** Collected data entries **
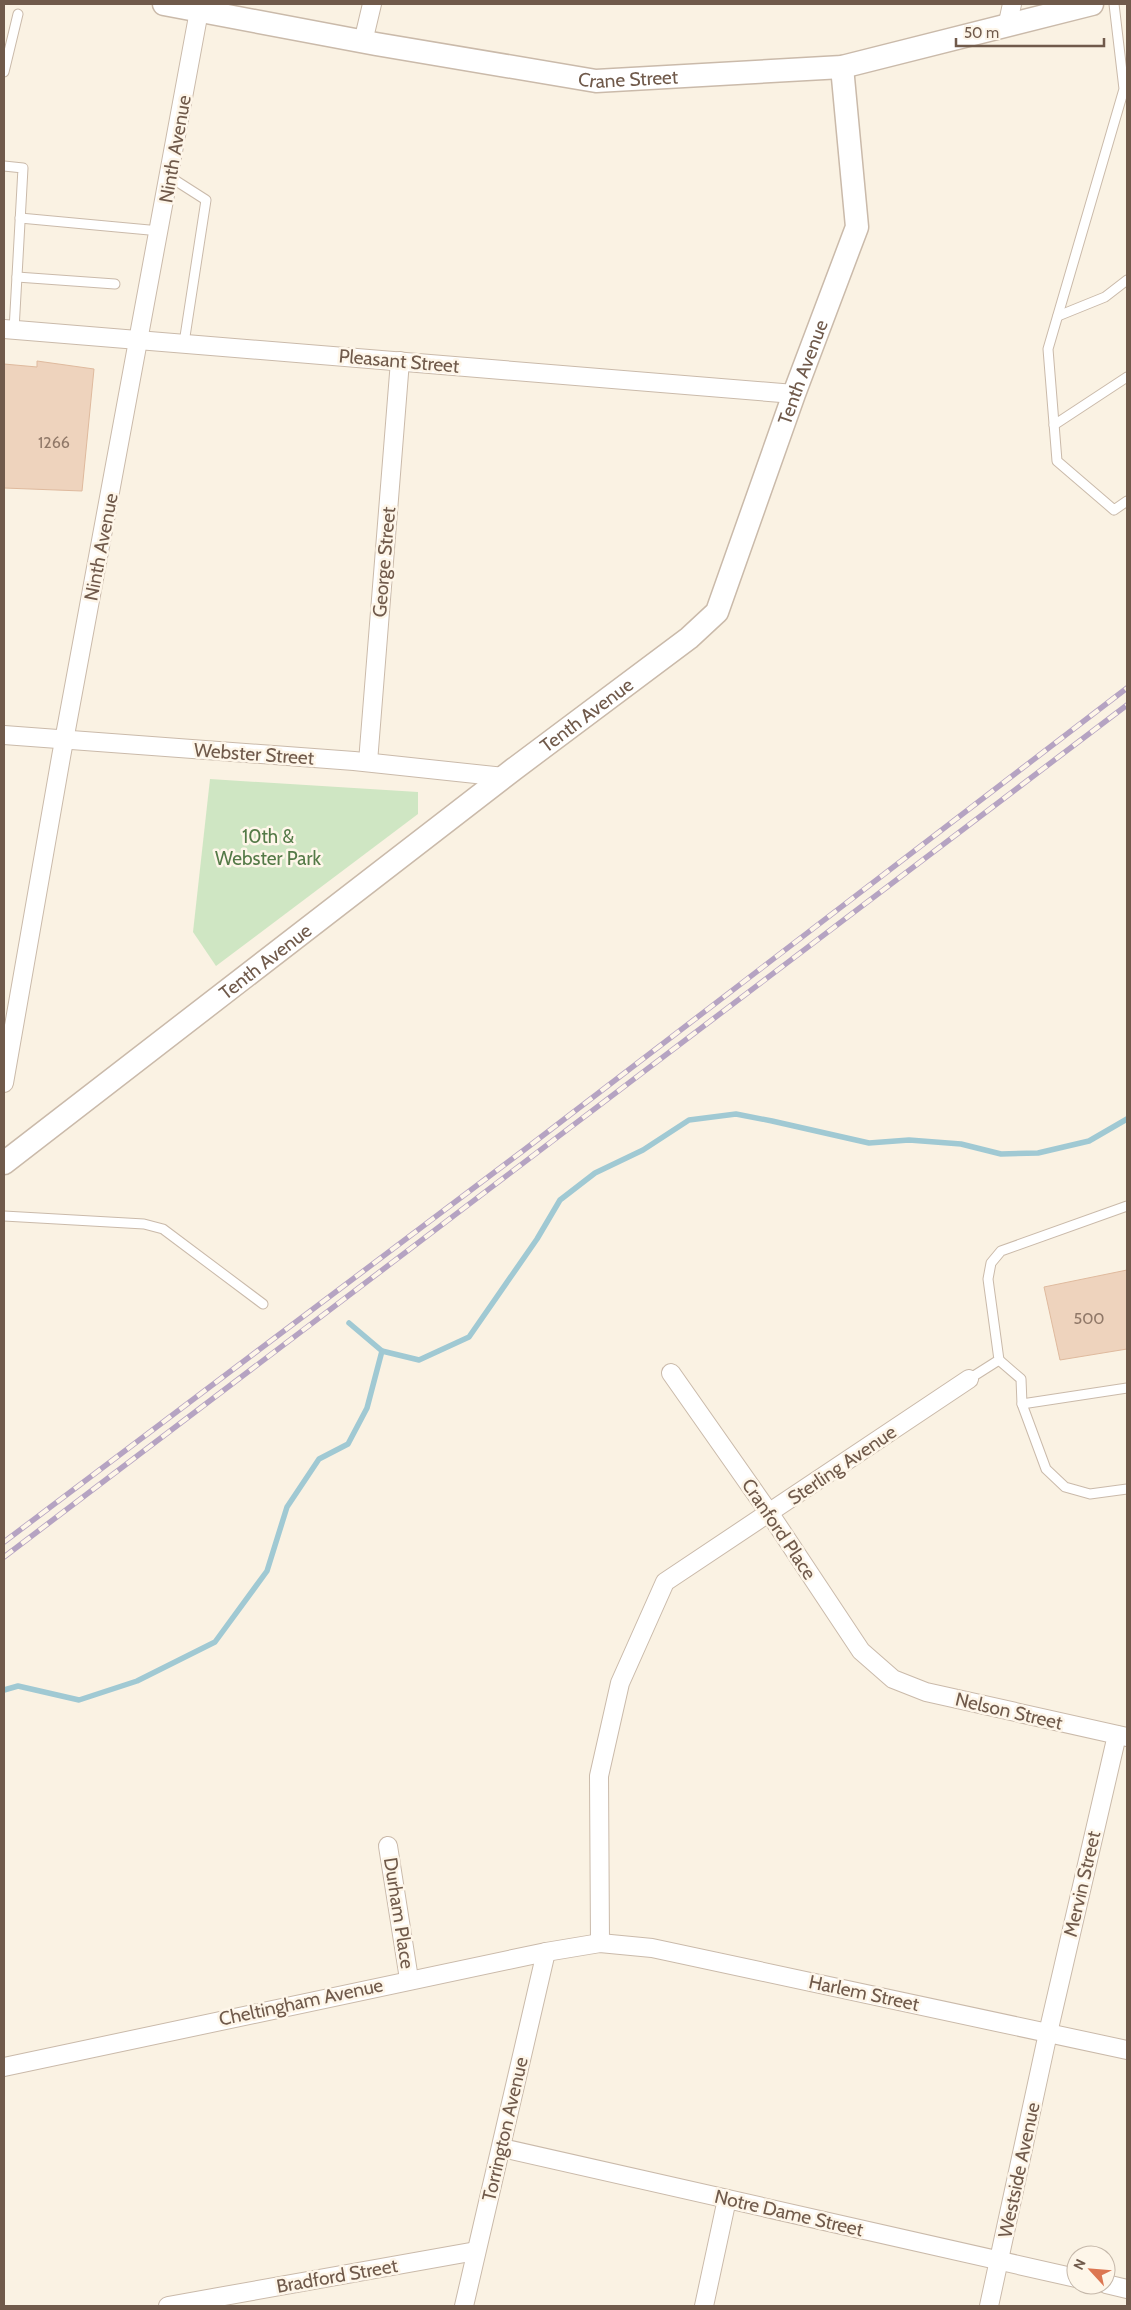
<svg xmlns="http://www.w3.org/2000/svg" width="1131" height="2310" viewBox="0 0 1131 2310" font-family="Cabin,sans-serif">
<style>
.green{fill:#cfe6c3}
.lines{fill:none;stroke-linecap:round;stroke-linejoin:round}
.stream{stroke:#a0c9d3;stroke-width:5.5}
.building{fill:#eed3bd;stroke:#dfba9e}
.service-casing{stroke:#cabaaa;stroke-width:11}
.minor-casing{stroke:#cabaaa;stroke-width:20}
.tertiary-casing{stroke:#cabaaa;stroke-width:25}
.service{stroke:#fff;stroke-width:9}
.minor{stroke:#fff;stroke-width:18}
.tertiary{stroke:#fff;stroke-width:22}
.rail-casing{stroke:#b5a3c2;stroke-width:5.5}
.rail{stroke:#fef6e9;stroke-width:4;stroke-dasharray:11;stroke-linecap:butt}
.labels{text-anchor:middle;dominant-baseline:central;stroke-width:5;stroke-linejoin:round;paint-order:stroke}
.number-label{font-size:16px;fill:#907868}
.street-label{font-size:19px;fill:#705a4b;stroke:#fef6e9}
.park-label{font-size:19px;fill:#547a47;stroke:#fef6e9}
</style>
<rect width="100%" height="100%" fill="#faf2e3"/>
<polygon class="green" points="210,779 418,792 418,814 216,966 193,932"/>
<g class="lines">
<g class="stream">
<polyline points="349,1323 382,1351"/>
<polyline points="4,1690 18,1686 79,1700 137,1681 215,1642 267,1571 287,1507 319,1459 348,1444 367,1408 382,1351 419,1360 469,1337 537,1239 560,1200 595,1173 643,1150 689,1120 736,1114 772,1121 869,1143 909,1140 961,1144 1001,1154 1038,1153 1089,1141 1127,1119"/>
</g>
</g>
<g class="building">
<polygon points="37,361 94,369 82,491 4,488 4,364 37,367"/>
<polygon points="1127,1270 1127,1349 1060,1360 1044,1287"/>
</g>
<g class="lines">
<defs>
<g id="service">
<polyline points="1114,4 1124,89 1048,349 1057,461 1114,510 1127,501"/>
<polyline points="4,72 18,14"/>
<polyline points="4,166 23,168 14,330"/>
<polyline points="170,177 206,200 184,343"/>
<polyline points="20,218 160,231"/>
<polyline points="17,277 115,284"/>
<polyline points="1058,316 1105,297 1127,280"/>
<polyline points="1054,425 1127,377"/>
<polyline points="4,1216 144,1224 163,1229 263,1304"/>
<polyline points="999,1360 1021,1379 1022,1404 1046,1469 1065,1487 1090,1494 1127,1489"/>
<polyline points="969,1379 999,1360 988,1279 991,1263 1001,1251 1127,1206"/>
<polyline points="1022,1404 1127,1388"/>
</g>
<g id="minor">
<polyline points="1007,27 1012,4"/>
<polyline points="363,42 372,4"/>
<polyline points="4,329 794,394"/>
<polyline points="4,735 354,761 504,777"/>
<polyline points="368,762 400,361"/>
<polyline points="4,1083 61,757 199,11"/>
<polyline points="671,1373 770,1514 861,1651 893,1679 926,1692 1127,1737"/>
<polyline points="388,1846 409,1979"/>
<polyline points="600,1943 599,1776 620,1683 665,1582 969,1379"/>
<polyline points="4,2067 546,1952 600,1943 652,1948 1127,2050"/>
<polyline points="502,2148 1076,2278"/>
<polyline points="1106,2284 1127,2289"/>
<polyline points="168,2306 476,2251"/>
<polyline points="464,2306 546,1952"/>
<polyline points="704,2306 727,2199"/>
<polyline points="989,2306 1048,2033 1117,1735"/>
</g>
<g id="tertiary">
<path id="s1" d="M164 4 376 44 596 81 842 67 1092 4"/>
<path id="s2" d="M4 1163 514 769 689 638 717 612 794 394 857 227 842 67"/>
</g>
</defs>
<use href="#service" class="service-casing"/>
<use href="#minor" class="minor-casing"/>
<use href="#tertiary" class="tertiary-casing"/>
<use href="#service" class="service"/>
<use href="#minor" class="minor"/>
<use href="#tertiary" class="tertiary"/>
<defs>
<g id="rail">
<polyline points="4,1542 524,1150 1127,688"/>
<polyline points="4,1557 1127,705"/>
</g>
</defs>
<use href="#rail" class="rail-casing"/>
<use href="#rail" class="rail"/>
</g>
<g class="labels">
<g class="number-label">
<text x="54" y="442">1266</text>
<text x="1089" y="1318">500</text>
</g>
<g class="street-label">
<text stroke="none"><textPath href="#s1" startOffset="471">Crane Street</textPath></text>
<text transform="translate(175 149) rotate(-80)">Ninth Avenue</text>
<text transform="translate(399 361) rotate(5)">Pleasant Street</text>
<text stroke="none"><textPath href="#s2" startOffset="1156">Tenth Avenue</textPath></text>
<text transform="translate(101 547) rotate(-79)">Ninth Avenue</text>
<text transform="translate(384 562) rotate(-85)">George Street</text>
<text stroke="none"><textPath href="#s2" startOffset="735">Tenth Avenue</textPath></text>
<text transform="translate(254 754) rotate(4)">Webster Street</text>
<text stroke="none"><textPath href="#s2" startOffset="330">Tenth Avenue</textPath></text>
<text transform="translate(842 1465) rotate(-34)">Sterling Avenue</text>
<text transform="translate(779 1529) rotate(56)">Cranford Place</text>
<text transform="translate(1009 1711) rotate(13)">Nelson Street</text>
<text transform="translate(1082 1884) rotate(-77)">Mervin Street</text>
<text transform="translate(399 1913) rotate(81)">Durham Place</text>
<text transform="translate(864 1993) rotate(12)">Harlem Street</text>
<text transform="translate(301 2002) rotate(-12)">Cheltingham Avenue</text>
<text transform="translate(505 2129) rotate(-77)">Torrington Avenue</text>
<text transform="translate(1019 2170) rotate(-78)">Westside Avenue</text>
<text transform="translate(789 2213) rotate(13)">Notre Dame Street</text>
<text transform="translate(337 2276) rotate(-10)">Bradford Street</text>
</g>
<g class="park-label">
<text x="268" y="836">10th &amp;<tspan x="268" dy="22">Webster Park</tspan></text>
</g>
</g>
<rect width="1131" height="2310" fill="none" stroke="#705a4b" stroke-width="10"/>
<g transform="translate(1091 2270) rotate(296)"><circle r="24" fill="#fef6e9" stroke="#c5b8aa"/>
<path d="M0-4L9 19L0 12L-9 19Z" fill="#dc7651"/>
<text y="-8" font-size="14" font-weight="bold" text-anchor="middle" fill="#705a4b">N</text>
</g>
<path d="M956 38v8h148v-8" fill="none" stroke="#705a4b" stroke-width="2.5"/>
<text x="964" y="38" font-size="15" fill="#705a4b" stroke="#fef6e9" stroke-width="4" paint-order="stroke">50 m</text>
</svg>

** DIRECTIONS **
Apart from the pictures, which are to be omitted, every record must be transcribed exactly.

** FINISHED TASK **
<svg xmlns="http://www.w3.org/2000/svg" width="1131" height="2310" viewBox="0 0 1131 2310" font-family="Cabin,sans-serif">
<style>
.green{fill:#cfe6c3}
.lines{fill:none;stroke-linecap:round;stroke-linejoin:round}
.stream{stroke:#a0c9d3;stroke-width:5.5}
.building{fill:#eed3bd;stroke:#dfba9e}
.service-casing{stroke:#cabaaa;stroke-width:11}
.minor-casing{stroke:#cabaaa;stroke-width:20}
.tertiary-casing{stroke:#cabaaa;stroke-width:25}
.service{stroke:#fff;stroke-width:9}
.minor{stroke:#fff;stroke-width:18}
.tertiary{stroke:#fff;stroke-width:22}
.rail-casing{stroke:#b5a3c2;stroke-width:5.5}
.rail{stroke:#fef6e9;stroke-width:4;stroke-dasharray:11;stroke-linecap:butt}
.labels{text-anchor:middle;dominant-baseline:central;stroke-width:5;stroke-linejoin:round;paint-order:stroke}
.number-label{font-size:16px;fill:#907868}
.street-label{font-size:19px;fill:#705a4b;stroke:#fef6e9}
.park-label{font-size:19px;fill:#547a47;stroke:#fef6e9}
</style>
<rect width="100%" height="100%" fill="#faf2e3"/>
<polygon class="green" points="210,779 418,792 418,814 216,966 193,932"/>
<g class="lines">
<g class="stream">
<polyline points="349,1323 382,1351"/>
<polyline points="4,1690 18,1686 79,1700 137,1681 215,1642 267,1571 287,1507 319,1459 348,1444 367,1408 382,1351 419,1360 469,1337 537,1239 560,1200 595,1173 643,1150 689,1120 736,1114 772,1121 869,1143 909,1140 961,1144 1001,1154 1038,1153 1089,1141 1127,1119"/>
</g>
</g>
<g class="building">
<polygon points="37,361 94,369 82,491 4,488 4,364 37,367"/>
<polygon points="1127,1270 1127,1349 1060,1360 1044,1287"/>
</g>
<g class="lines">
<defs>
<g id="service">
<polyline points="1114,4 1124,89 1048,349 1057,461 1114,510 1127,501"/>
<polyline points="4,72 18,14"/>
<polyline points="4,166 23,168 14,330"/>
<polyline points="170,177 206,200 184,343"/>
<polyline points="20,218 160,231"/>
<polyline points="17,277 115,284"/>
<polyline points="1058,316 1105,297 1127,280"/>
<polyline points="1054,425 1127,377"/>
<polyline points="4,1216 144,1224 163,1229 263,1304"/>
<polyline points="999,1360 1021,1379 1022,1404 1046,1469 1065,1487 1090,1494 1127,1489"/>
<polyline points="969,1379 999,1360 988,1279 991,1263 1001,1251 1127,1206"/>
<polyline points="1022,1404 1127,1388"/>
</g>
<g id="minor">
<polyline points="1007,27 1012,4"/>
<polyline points="363,42 372,4"/>
<polyline points="4,329 794,394"/>
<polyline points="4,735 354,761 504,777"/>
<polyline points="368,762 400,361"/>
<polyline points="4,1083 61,757 199,11"/>
<polyline points="671,1373 770,1514 861,1651 893,1679 926,1692 1127,1737"/>
<polyline points="388,1846 409,1979"/>
<polyline points="600,1943 599,1776 620,1683 665,1582 969,1379"/>
<polyline points="4,2067 546,1952 600,1943 652,1948 1127,2050"/>
<polyline points="502,2148 1076,2278"/>
<polyline points="1106,2284 1127,2289"/>
<polyline points="168,2306 476,2251"/>
<polyline points="464,2306 546,1952"/>
<polyline points="704,2306 727,2199"/>
<polyline points="989,2306 1048,2033 1117,1735"/>
</g>
<g id="tertiary">
<path id="s1" d="M164 4 376 44 596 81 842 67 1092 4"/>
<path id="s2" d="M4 1163 514 769 689 638 717 612 794 394 857 227 842 67"/>
</g>
</defs>
<use href="#service" class="service-casing"/>
<use href="#minor" class="minor-casing"/>
<use href="#tertiary" class="tertiary-casing"/>
<use href="#service" class="service"/>
<use href="#minor" class="minor"/>
<use href="#tertiary" class="tertiary"/>
<defs>
<g id="rail">
<polyline points="4,1542 524,1150 1127,688"/>
<polyline points="4,1557 1127,705"/>
</g>
</defs>
<use href="#rail" class="rail-casing"/>
<use href="#rail" class="rail"/>
</g>
<g class="labels">
<g class="number-label">
<text x="54" y="442">1266</text>
<text x="1089" y="1318">500</text>
</g>
<g class="street-label">
<text stroke="none"><textPath href="#s1" startOffset="471">Crane Street</textPath></text>
<text transform="translate(175 149) rotate(-80)">Ninth Avenue</text>
<text transform="translate(399 361) rotate(5)">Pleasant Street</text>
<text stroke="none"><textPath href="#s2" startOffset="1156">Tenth Avenue</textPath></text>
<text transform="translate(101 547) rotate(-79)">Ninth Avenue</text>
<text transform="translate(384 562) rotate(-85)">George Street</text>
<text stroke="none"><textPath href="#s2" startOffset="735">Tenth Avenue</textPath></text>
<text transform="translate(254 754) rotate(4)">Webster Street</text>
<text stroke="none"><textPath href="#s2" startOffset="330">Tenth Avenue</textPath></text>
<text transform="translate(842 1465) rotate(-34)">Sterling Avenue</text>
<text transform="translate(779 1529) rotate(56)">Cranford Place</text>
<text transform="translate(1009 1711) rotate(13)">Nelson Street</text>
<text transform="translate(1082 1884) rotate(-77)">Mervin Street</text>
<text transform="translate(399 1913) rotate(81)">Durham Place</text>
<text transform="translate(864 1993) rotate(12)">Harlem Street</text>
<text transform="translate(301 2002) rotate(-12)">Cheltingham Avenue</text>
<text transform="translate(505 2129) rotate(-77)">Torrington Avenue</text>
<text transform="translate(1019 2170) rotate(-78)">Westside Avenue</text>
<text transform="translate(789 2213) rotate(13)">Notre Dame Street</text>
<text transform="translate(337 2276) rotate(-10)">Bradford Street</text>
</g>
<g class="park-label">
<text x="268" y="836">10th &amp;<tspan x="268" dy="22">Webster Park</tspan></text>
</g>
</g>
<rect width="1131" height="2310" fill="none" stroke="#705a4b" stroke-width="10"/>
<g transform="translate(1091 2270) rotate(296)"><circle r="24" fill="#fef6e9" stroke="#c5b8aa"/>
<path d="M0-4L9 19L0 12L-9 19Z" fill="#dc7651"/>
<text y="-8" font-size="14" font-weight="bold" text-anchor="middle" fill="#705a4b">N</text>
</g>
<path d="M956 38v8h148v-8" fill="none" stroke="#705a4b" stroke-width="2.5"/>
<text x="964" y="38" font-size="15" fill="#705a4b" stroke="#fef6e9" stroke-width="4" paint-order="stroke">50 m</text>
</svg>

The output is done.